━━ Selected text
Re: Monitoring roles patch - Mailing list pgsql-hackers

From Stephen Frost
Subject Re: Monitoring roles patch
Date
Msg-id 20170325162116.GX9812@tamriel.snowman.net
Whole thread Raw
In response to Re: Monitoring roles patch  (Robert Haas <robertmhaas@gmail.com>)
List pgsql-hackers
Robert,

* Robert Haas (robertmhaas@gmail.com) wrote:
> On Fri, Mar 24, 2017 at 8:30 AM, Stephen Frost <sfrost@snowman.net> wrote:
> >> But why not do it with GRANTs in the first place then?
> >
> > This is akin to asking why do we need GRANT ALL and ALTER DEFAULT PRIVs.

I wasn't very clear with my thinking as to why I felt it was akin to
those other commands, please let me explain it a bit more clearly.

Consider if all the needs of a monitoring role existed in a 'monitor'
schema, and ignore the fact that pg_upgrade ignores default privileges
on upgrade and instead think of this from the perspective of developing
an application in PG.

In such a case, users could create a 'monitor' role, GRANT ALL to that
user on the functions and tables and views in the 'monitor' schema, and
set up DEFAULT PRIVs for the monitor role to have access to such future
functions/tables/etc as might be created in the future in that schema.

There's no way for users to do that today with those pieces of the
system which are associated with monitoring.  We are proposing given a
way for users to do that, with this proposed default role.

> Not really.  ALTER DEFAULT PRIVILEGES affects what happens for future
> objects, which isn't necessary here at all.  The monitoring tool only
> needs to be granted the minimum set of privileges that it currently
> needs, not future privileges which it or other monitoring tools may
> need in future versions.  GRANT ALL is closer, but GRANT .. ON ALL
> TABLES IN SCHEMA really is just a convenience function.  You would
> still have the capability to do the exact same thing without that
> function; it would just be more work.  And the same is true here.  I
> understand why you and Dave want to make this a single command: that's
> easier.  But, like GRANT ON ALL TABLES, it's also less flexible.  If
> you want to grant on all tables except one, you can't use that magic
> syntax any more, and so here.  pg_monitor will either target one
> particular monitoring solution (hey, maybe it'll be the one my
> employer produces!) or the judgement of one particular person
> (whatever Stephen Frost thinks it SHOULD do in a given release,
> independent of what tools on the ground do) and those aren't good
> definitions.

I don't believe the assertion that when we added GRANT ON ALL TABLES
that we reduced flexibility of the system.  I do agree that it's a
convenience function- a valuable enough one that we added it.  It is
certainly possible to have exceptions to GRANT ON ALL TABLES- you simply
remove those privileges which were GRANT'd, in the same transaction.
You are correct that it wouldn't be possible to remove pg_monitor's
rights and users would instead need to GRANT just those privileges they
wish their monitor user to have, but that is the exception to the rule.

As it relates to tools, I might be wrong, but it certainly seems like
Dave and I, from two independent consulting organizations, are on the
same page when it comes to what this pg_monitor role should have access
to, with, frankly, very little discussion needed.
━━━━
━━ Records shown
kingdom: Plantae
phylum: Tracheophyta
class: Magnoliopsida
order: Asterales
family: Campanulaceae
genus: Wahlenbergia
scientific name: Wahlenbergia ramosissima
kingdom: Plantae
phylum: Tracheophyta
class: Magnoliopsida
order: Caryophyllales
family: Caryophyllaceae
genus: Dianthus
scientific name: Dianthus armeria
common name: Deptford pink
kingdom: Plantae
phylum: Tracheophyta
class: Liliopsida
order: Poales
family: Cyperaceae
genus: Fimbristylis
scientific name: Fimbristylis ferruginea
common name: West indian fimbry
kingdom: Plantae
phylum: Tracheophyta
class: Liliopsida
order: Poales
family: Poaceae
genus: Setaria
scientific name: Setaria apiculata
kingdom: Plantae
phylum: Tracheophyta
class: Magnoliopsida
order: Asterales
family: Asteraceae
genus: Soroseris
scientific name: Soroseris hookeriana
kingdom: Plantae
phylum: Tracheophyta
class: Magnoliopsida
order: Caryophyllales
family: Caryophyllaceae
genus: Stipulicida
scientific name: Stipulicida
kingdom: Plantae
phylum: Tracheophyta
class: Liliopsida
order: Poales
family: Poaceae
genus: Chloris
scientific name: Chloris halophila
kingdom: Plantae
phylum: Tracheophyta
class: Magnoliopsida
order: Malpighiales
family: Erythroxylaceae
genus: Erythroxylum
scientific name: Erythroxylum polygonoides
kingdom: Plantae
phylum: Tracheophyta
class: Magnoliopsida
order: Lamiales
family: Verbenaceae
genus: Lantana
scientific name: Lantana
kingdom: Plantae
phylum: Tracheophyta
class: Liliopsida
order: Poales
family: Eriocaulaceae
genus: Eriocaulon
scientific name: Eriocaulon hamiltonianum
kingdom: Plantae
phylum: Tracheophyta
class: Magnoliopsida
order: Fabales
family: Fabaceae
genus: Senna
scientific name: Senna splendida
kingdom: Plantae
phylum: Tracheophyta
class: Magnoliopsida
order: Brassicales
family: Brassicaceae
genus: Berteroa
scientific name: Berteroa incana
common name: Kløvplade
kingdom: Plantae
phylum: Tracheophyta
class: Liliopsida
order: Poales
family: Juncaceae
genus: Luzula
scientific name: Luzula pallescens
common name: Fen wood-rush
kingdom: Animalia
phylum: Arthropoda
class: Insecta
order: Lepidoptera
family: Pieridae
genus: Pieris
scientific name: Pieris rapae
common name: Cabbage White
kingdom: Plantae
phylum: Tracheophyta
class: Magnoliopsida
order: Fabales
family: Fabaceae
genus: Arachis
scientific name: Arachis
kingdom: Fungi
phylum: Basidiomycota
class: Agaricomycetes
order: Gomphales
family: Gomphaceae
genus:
━━━━
Carry on the mailing list reply about the monitoring roles patch, starting after its final sentence.

The point about least-privilege is certainly one I understand, but I
don't believe it's really properly applied here.  While a given
monitoring tool might not use function X today and therefore from a
strict least-privilege standpoint it shouldn't have access to it, but
what is the risk of GRANT'ing that access to the monitor user?  Is the
expectation that a future version of that tool will need access to that
function?  If the risk is low and the expectation is that the tool will
need access in the future, then GRANT'ing the access is entirely
reasonable.

Consider that an accountant might not need access to the
employee/manager relationships today because they are processing only
invoices.  Tomorrow, however, they will need access because they are
reviewing Purchase Requests.  Does it make sense to only GRANT the
access they will actually use at the start of each day?

These are all trade-offs to consider between the risk of granting access
and not.  There will undoubtably be environments where the tool will
actually support using function X, but the user doesn't feel comfortable
with giving the monitoring user even that access and, therefore, tools
will need to at least fail gracefully in such cases, but those are the
exceptions, and will be happy to carefully craft their privileges based
on their own determination of the trade-offs.  For the vast majority of
users, allowing the monitor user access to basically everything, as long
as it can't become super-user or directly view/modify the data, will
cover the attack vectors they are most concerned with, just like the
GRANT ON ALL and ALTER DEFAULT PRIVS satisfy very similar use-cases for
a lot of users.

> > With the approach that Dave and I are advocating, we can avoid all of
> > that.  Contrib modules can bake-in GRANTs to the appropriate roles,
> > upgrades can be handled smoothly even when we add new capabilities which
> > are appropriate, users have a simple and straight-forward way to set up
> > good monitoring, and tool authors will know what permissions are
> > available and can finally have a better answer than "well, just make the
> > monior user superuser if you want to avoid all these complexities."
>
> They can have that anyway.  They just have to run a script provided by
> the tool rather than one provided by the core project as a
> one-size-fits-all solution for every tool.

The one-size-fits-all solution actually works perfectly because it's
"all the privileges needed to monitor PG for version X".  We're not
asking for some set of privileges which is tailored to Dave's monitoring
solution, or which is tailored to Stephen's monitoring solution, or to
check_postgres, or to some other specific monitoring tool.  In the
general sense, it isn't actually very difficult to define what
capabilities PG has to assist monitoring of the system, nor to define
what privileges monitoring tools should have on those capabilities.

Maybe that will become an issue some day, but I tend to doubt it-
certainly the other systems to which PG is regularly compared have
solved this, even in cases where their monitoring capabilities are far
beyond what we support today.

Thanks!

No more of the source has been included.